= 1967 Sierra Leonean general election =

General elections were held in Sierra Leone on 17 March 1967. They were won by the opposition All People's Congress, marking the first time that a ruling party had lost an election in sub-Saharan Africa (excluding white-ruled South Africa and Southern Rhodesia). However, the APC was overthrown in a military coup hours after taking power. The party was later restored to office after a counter-coup the following year and established a long-standing dictatorship.

==Background==
Although the Sierra Leone People's Party had won the previous elections in 1962, it had become increasingly unpopular, in part due to Albert Margai's unsuccessful attempts to convert the country into a one-party state, accusations of corruption, and an attempt to prevent opposition parties running against him and three other SLPP candidates.

There was also an ethnic dimension to the elections; the SLPP tended to be supported by the Mende, Sherbro and Fula, whilst the APC was more popular amongst the Temne, Susu, Loko, Mandinka and Creoles. Antagonism towards the SLPP had grown due to the Margai's promotion of several Mendes to prominent positions with the country's civil service and the fact that the group were beginning to dominate the country's army.

==Results==

| Party |  | Votes | % | Seats | +/– |
|  | All People's Congress | 279,715 | 44.92 | 32 | +16 |
|  | Sierra Leone People's Party | 230,999 | 37.10 | 28 | 0 |
|  | Independents | 111,936 | 17.98 | 6 | –8 |
| Paramount chiefs |  |  |  | 12 | 0 |
| Total |  | 622,650 | 100.00 | 78 | +4 |
Source: Nohlen et al.

==Aftermath==
Governor-General Henry Josiah Lightfoot Boston swore in APC leader Siaka Stevens as the country's new Prime Minister on 21 March.
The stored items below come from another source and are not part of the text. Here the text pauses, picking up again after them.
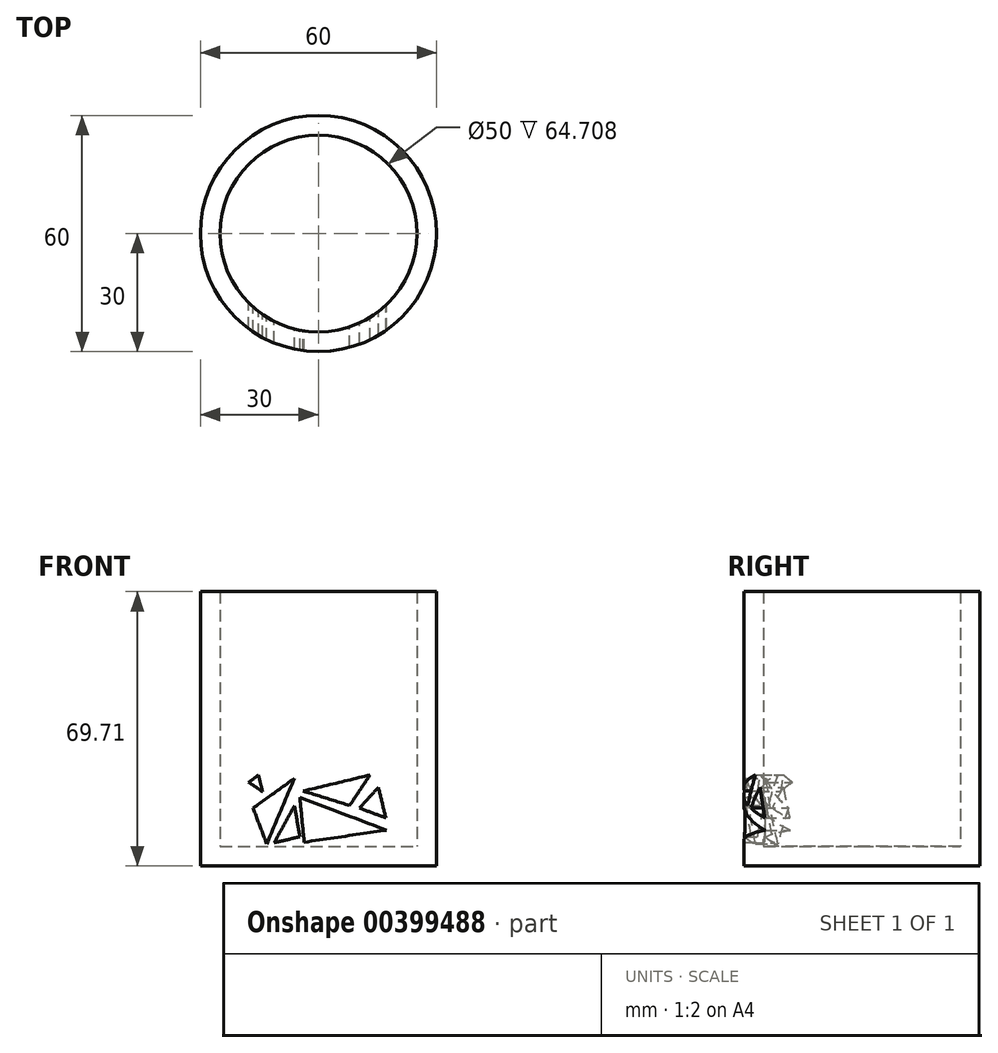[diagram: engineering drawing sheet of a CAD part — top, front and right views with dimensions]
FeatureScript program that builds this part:
annotation { "Feature Type Name" : "Feature", "Feature Type Description" : "" }
export const myFeature = defineFeature(function(context is Context, id is Id, definition is map)
    precondition{}
    {
        {
            var Q0;
            Q0=qCreatedBy(makeId("Front.planeOp"),FACE);
            var sketch = newSketch(context, id + "F0", { "sketchPlane" : qUnion([Q0])});
            skLineSegment(sketch, "E0", {"start": v(0, 0) * mm, "end": v(30, 0) * mm});
            skLineSegment(sketch, "E1", {"start": v(30, 0) * mm, "end": v(30, 69.7) * mm});
            skLineSegment(sketch, "E2.0", {"start": v(25, 5) * mm, "end": v(25, 69.7) * mm});
            skLineSegment(sketch, "E2.1", {"start": v(0, 5) * mm, "end": v(25, 5) * mm});
            skLineSegment(sketch, "E3", {"start": v(30, 69.7) * mm, "end": v(25, 69.7) * mm});
            skLineSegment(sketch, "E4", {"start": v(0, 0) * mm, "end": v(0, 5) * mm});
            skSolve(sketch);
        }
        {
            var Q0;
            Q0=makeQuery(id+"F0.imprint","IMPRINT",FACE,{"disambiguationData":[TD([[makeQuery(id+"F0.imprint","IMPRINT",EDGE,{"derivedFrom":sQuery(id+"F0.wireOp",EDGE,"E0")}),1.0]])]});
            var Q1;
            Q1=sQuery(id+"F0.wireOp",EDGE,"E4");
            revolve(context, id + "F1", {"entities" : qUnion([Q0]), "axis" : qUnion([Q1]), "revolveType" : RevolveType.FULL});
        }
        {
            var Q0;
            Q0=qCreatedBy(makeId("Front.planeOp"),FACE);
            var sketch = newSketch(context, id + "F2", { "sketchPlane" : qUnion([Q0])});
            skLineSegment(sketch, "E5.bottom", {"start": v(18.84, 24.23) * mm, "end": v(-18.84, 24.23) * mm, "construction": true});
            skLineSegment(sketch, "E5.top", {"start": v(18.84, 4.23) * mm, "end": v(-18.84, 4.23) * mm, "construction": true});
            skLineSegment(sketch, "E5.left", {"start": v(18.84, 24.23) * mm, "end": v(18.84, 4.23) * mm, "construction": true});
            skLineSegment(sketch, "E5.right", {"start": v(-18.84, 24.23) * mm, "end": v(-18.84, 4.23) * mm, "construction": true});
            skPoint(sketch, "E5.middle", {"position": v(0, 14.23) * mm});
            skLineSegment(sketch, "E6", {"start": v(-6.09, 22.29) * mm, "end": v(-16.62, 14.73) * mm});
            skLineSegment(sketch, "E7", {"start": v(-16.62, 14.73) * mm, "end": v(-13.14, 5.64) * mm});
            skLineSegment(sketch, "E8", {"start": v(-13.14, 5.64) * mm, "end": v(-6.09, 22.29) * mm});
            skLineSegment(sketch, "E9", {"start": v(-4.73, 17.45) * mm, "end": v(-3.63, 6.06) * mm});
            skLineSegment(sketch, "E10", {"start": v(-3.63, 6.06) * mm, "end": v(17.28, 9.12) * mm});
            skLineSegment(sketch, "E11", {"start": v(17.28, 9.12) * mm, "end": v(-4.73, 17.45) * mm});
            skLineSegment(sketch, "E12", {"start": v(15.24, 20) * mm, "end": v(10.4, 14.73) * mm});
            skLineSegment(sketch, "E13", {"start": v(10.4, 14.73) * mm, "end": v(17.1, 12.26) * mm});
            skLineSegment(sketch, "E14", {"start": v(17.1, 12.26) * mm, "end": v(15.24, 20) * mm});
            skLineSegment(sketch, "E15", {"start": v(13.11, 23.14) * mm, "end": v(7.93, 15.4) * mm});
            skLineSegment(sketch, "E16", {"start": v(7.93, 15.4) * mm, "end": v(-3.88, 19.06) * mm});
            skLineSegment(sketch, "E17", {"start": v(-3.88, 19.06) * mm, "end": v(13.11, 23.14) * mm});
            skLineSegment(sketch, "E18", {"start": v(-17.73, 21.27) * mm, "end": v(-14.2, 18.9) * mm});
            skLineSegment(sketch, "E19", {"start": v(-14.2, 18.9) * mm, "end": v(-15.22, 23.14) * mm});
            skLineSegment(sketch, "E20", {"start": v(-15.22, 23.14) * mm, "end": v(-17.73, 21.27) * mm});
            skLineSegment(sketch, "E21", {"start": v(-6.09, 15.32) * mm, "end": v(-11.27, 5.9) * mm});
            skLineSegment(sketch, "E22", {"start": v(-11.27, 5.9) * mm, "end": v(-4.73, 7.46) * mm});
            skLineSegment(sketch, "E23", {"start": v(-4.73, 7.46) * mm, "end": v(-6.09, 15.32) * mm});
            skSolve(sketch);
        }
        {
            var Q0;
            Q0 = qSketchRegion(id + "F2", true);
            extrude(context, id + "F3", {"entities" : qUnion([Q0]), "operationType" : NewBodyOperationType.REMOVE, "endBound" : BoundingType.THROUGH_ALL, "depth" : 25 * mm});
        }
    });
Hours later, Stevens was overthrown in a coup led by David Lansana. The army put both Stevens and Boston under house arrest on the grounds that any change of government should have awaited the election of the tribal representatives to the House of Representatives. Lansana was then removed from power on 23 March by a group led Andrew Juxon-Smith which named themselves the National Reformation Council. They suspended the constitution and placed Margai under arrest.

On 18 April 1968 a "sergeants' revolt" was carried out by the Anti-Corruption Revolutionary Movement led by John Amadu Bangura. NRC members were imprisoned, and other army and police officers deposed. Stevens was allowed to assume the office of Prime Minister under the restored constitution.